Comparative Examples 2-4
Acrylic thermoplastic resin composition pellets were obtained in the same manner as in Example 1 except that the formulation shown in Table 3 was used. Furthermore, a film was produced using the pellets. Table 3 shows the evaluation results of the obtained pellets and films.
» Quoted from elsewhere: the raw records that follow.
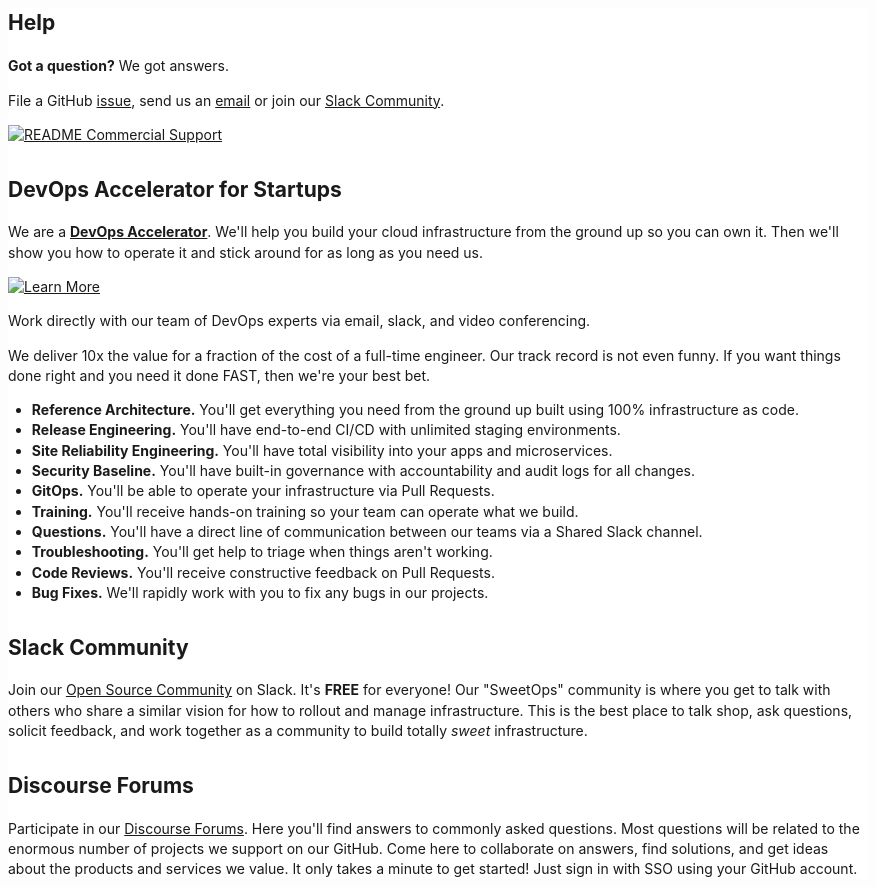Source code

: 

## Help

**Got a question?** We got answers.

File a GitHub [issue](https://github.com/cloudposse/terraform-aws-dynamic-subnets/issues), send us an [email][email] or join our [Slack Community][slack].

[![README Commercial Support][readme_commercial_support_img]][readme_commercial_support_link]

## DevOps Accelerator for Startups


We are a [**DevOps Accelerator**][commercial_support]. We'll help you build your cloud infrastructure from the ground up so you can own it. Then we'll show you how to operate it and stick around for as long as you need us.

[![Learn More](https://img.shields.io/badge/learn%20more-success.svg?style=for-the-badge)][commercial_support]

Work directly with our team of DevOps experts via email, slack, and video conferencing.

We deliver 10x the value for a fraction of the cost of a full-time engineer. Our track record is not even funny. If you want things done right and you need it done FAST, then we're your best bet.

- **Reference Architecture.** You'll get everything you need from the ground up built using 100% infrastructure as code.
- **Release Engineering.** You'll have end-to-end CI/CD with unlimited staging environments.
- **Site Reliability Engineering.** You'll have total visibility into your apps and microservices.
- **Security Baseline.** You'll have built-in governance with accountability and audit logs for all changes.
- **GitOps.** You'll be able to operate your infrastructure via Pull Requests.
- **Training.** You'll receive hands-on training so your team can operate what we build.
- **Questions.** You'll have a direct line of communication between our teams via a Shared Slack channel.
- **Troubleshooting.** You'll get help to triage when things aren't working.
- **Code Reviews.** You'll receive constructive feedback on Pull Requests.
- **Bug Fixes.** We'll rapidly work with you to fix any bugs in our projects.

## Slack Community

Join our [Open Source Community][slack] on Slack. It's **FREE** for everyone! Our "SweetOps" community is where you get to talk with others who share a similar vision for how to rollout and manage infrastructure. This is the best place to talk shop, ask questions, solicit feedback, and work together as a community to build totally *sweet* infrastructure.

## Discourse Forums

Participate in our [Discourse Forums][discourse]. Here you'll find answers to commonly asked questions. Most questions will be related to the enormous number of projects we support on our GitHub. Come here to collaborate on answers, find solutions, and get ideas about the products and services we value. It only takes a minute to get started! Just sign in with SSO using your GitHub account.


  [osterman_homepage]: https://github.com/osterman
  [osterman_avatar]: https://img.cloudposse.com/150x150/https://github.com/osterman.png
  [aknysh_homepage]: https://github.com/aknysh
  [aknysh_avatar]: https://img.cloudposse.com/150x150/https://github.com/aknysh.png
  [s2504s_homepage]: https://github.com/s2504s
  [s2504s_avatar]: https://img.cloudposse.com/150x150/https://github.com/s2504s.png
  [SweetOps_homepage]: https://github.com/SweetOps
  [SweetOps_avatar]: https://img.cloudposse.com/150x150/https://github.com/SweetOps.png
  [comeanother_homepage]: https://github.com/comeanother
  [comeanother_avatar]: https://img.cloudposse.com/150x150/https://github.com/comeanother.png
  [dcowan-vestmark_homepage]: https://github.com/dcowan-vestmark
  [dcowan-vestmark_avatar]: https://img.cloudposse.com/150x150/https://github.com/dcowan-vestmark.png
  [ivan-pinatti_homepage]: https://github.com/ivan-pinatti
  [ivan-pinatti_avatar]: https://img.cloudposse.com/150x150/https://github.com/ivan-pinatti.png
  [osulli_homepage]: https://github.com/osulli
  [osulli_avatar]: https://img.cloudposse.com/150x150/https://github.com/osulli.png
  [joe-niland_homepage]: https://github.com/joe-niland
  [joe-niland_avatar]: https://img.cloudposse.com/150x150/https://github.com/joe-niland.png
  [logo]: https://cloudposse.com/logo-300x69.svg
  [docs]: https://cpco.io/docs?utm_source=github&utm_medium=readme&utm_campaign=cloudposse/terraform-aws-dynamic-subnets&utm_content=docs
  [website]: https://cpco.io/homepage?utm_source=github&utm_medium=readme&utm_campaign=cloudposse/terraform-aws-dynamic-subnets&utm_content=website
  [github]: https://cpco.io/github?utm_source=github&utm_medium=readme&utm_campaign=cloudposse/terraform-aws-dynamic-subnets&utm_content=github
  [jobs]: https://cpco.io/jobs?utm_source=github&utm_medium=readme&utm_campaign=cloudposse/terraform-aws-dynamic-subnets&utm_content=jobs
  [hire]: https://cpco.io/hire?utm_source=github&utm_medium=readme&utm_campaign=cloudposse/terraform-aws-dynamic-subnets&utm_content=hire
  [slack]: https://cpco.io/slack?utm_source=github&utm_medium=readme&utm_campaign=cloudposse/terraform-aws-dynamic-subnets&utm_content=slack
  [linkedin]: https://cpco.io/linkedin?utm_source=github&utm_medium=readme&utm_campaign=cloudposse/terraform-aws-dynamic-subnets&utm_content=linkedin
  [twitter]: https://cpco.io/twitter?utm_source=github&utm_medium=readme&utm_campaign=cloudposse/terraform-aws-dynamic-subnets&utm_content=twitter
  [testimonial]: https://cpco.io/leave-testimonial?utm_source=github&utm_medium=readme&utm_campaign=cloudposse/terraform-aws-dynamic-subnets&utm_content=testimonial
  [office_hours]: https://cloudposse.com/office-hours?utm_source=github&utm_medium=readme&utm_campaign=cloudposse/terraform-aws-dynamic-subnets&utm_content=office_hours
  [newsletter]: https://cpco.io/newsletter?utm_source=github&utm_medium=readme&utm_campaign=cloudposse/terraform-aws-dynamic-subnets&utm_content=newsletter
  [discourse]: https://ask.sweetops.com/?utm_source=github&utm_medium=readme&utm_campaign=cloudposse/terraform-aws-dynamic-subnets&utm_content=discourse
  [email]: https://cpco.io/email?utm_source=github&utm_medium=readme&utm_campaign=cloudposse/terraform-aws-dynamic-subnets&utm_content=email
  [commercial_support]: https://cpco.io/commercial-support?utm_source=github&utm_medium=readme&utm_campaign=cloudposse/terraform-aws-dynamic-subnets&utm_content=commercial_support
  [we_love_open_source]: https://cpco.io/we-love-open-source?utm_source=github&utm_medium=readme&utm_campaign=cloudposse/terraform-aws-dynamic-subnets&utm_content=we_love_open_source
  [terraform_modules]: https://cpco.io/terraform-modules?utm_source=github&utm_medium=readme&utm_campaign=cloudposse/terraform-aws-dynamic-subnets&utm_content=terraform_modules
  [readme_header_img]: https://cloudposse.com/readme/header/img
  [readme_header_link]: https://cloudposse.com/readme/header/link?utm_source=github&utm_medium=readme&utm_campaign=cloudposse/terraform-aws-dynamic-subnets&utm_content=readme_header_link
  [readme_footer_img]: https://cloudposse.com/readme/footer/img
  [readme_footer_link]: https://cloudposse.com/readme/footer/link?utm_source=github&utm_medium=readme&utm_campaign=cloudposse/terraform-aws-dynamic-subnets&utm_content=readme_footer_link
  [readme_commercial_support_img]: https://cloudposse.com/readme/commercial-support/img
  [readme_commercial_support_link]: https://cloudposse.com/readme/commercial-support/link?utm_source=github&utm_medium=readme&utm_campaign=cloudposse/terraform-aws-dynamic-subnets&utm_content=readme_commercial_support_link
  [share_twitter]: https://twitter.com/intent/tweet/?text=terraform-aws-dynamic-subnets&url=https://github.com/cloudposse/terraform-aws-dynamic-subnets
  [share_linkedin]: https://www.linkedin.com/shareArticle?mini=true&title=terraform-aws-dynamic-subnets&url=https://github.com/cloudposse/terraform-aws-dynamic-subnets
  [share_reddit]: https://reddit.com/submit/?url=https://github.com/cloudposse/terraform-aws-dynamic-subnets
  [share_facebook]: https://facebook.com/sharer/sharer.php?u=https://github.com/cloudposse/terraform-aws-dynamic-subnets
  [share_googleplus]: https://plus.google.com/share?url=https://github.com/cloudposse/terraform-aws-dynamic-subnets
  [share_email]: mailto:?subject=terraform-aws-dynamic-subnets&body=https://github.com/cloudposse/terraform-aws-dynamic-subnets
  [beacon]: https://ga-beacon.cloudposse.com/UA-76589703-4/cloudposse/terraform-aws-dynamic-subnets?pixel&cs=github&cm=readme&an=terraform-aws-dynamic-subnets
In all cases, yellowing of the film was observed, and there was a tendency for fisheye defects to increase. In particular, in Comparative Example 3, many defects that were thought to be derived from volatile matter were observed.

Claims (7)

A methacrylic resin (A);
A polyvinyl acetal resin (B) obtained by acetalizing a polyvinyl alcohol resin with an aldehyde having 4 or less carbon atoms at an acetalization degree of 65 to 85 mol%;
1 ppm or more and 200 ppm or less of acetaldehyde (E1) with respect to the total of the methacrylic resin (A) and the polyvinyl acetal resin (B);
An acrylic thermoplastic resin composition containing 1 to 200 ppm of butyraldehyde (E2) with respect to the total of the methacrylic resin (A) and the polyvinyl acetal resin (B). 100 ppm or less of acetic acid (F1) with respect to the total of the methacrylic resin (A) and the polyvinyl acetal resin (B);
The acrylic thermoplastic resin composition according to claim 1, further comprising 100 ppm or less of butanoic acid (F2) with respect to the total of the methacrylic resin (A) and the polyvinyl acetal resin (B). The glass transition temperature due to the methacrylic resin (A) in the thermoplastic acrylic resin composition (Tg _AP) is methacrylic resin (A) alone glass transition temperature at (Tg _A) and the polyvinyl acetal resin (B) alone The acrylic thermoplastic resin composition according to claim 1 or 2, which has a value between the glass transition temperature (Tg _B ) at 1 and 2.   The acrylic thermoplastic according to any one of claims 1 to 3, wherein a mass ratio (A) / (B) of the methacrylic resin (A) to the polyvinyl acetal resin (B) is 99/1 to 51/49. Resin composition.   The acrylic thermoplastic resin composition according to any one of claims 1 to 4, wherein the polyvinyl acetal resin (B) is a polyvinyl butyral resin.   A molded article comprising the acrylic thermoplastic resin composition according to any one of claims 1 to 5.   The film which consists of an acryl-type thermoplastic resin composition as described in any one of Claims 1-5.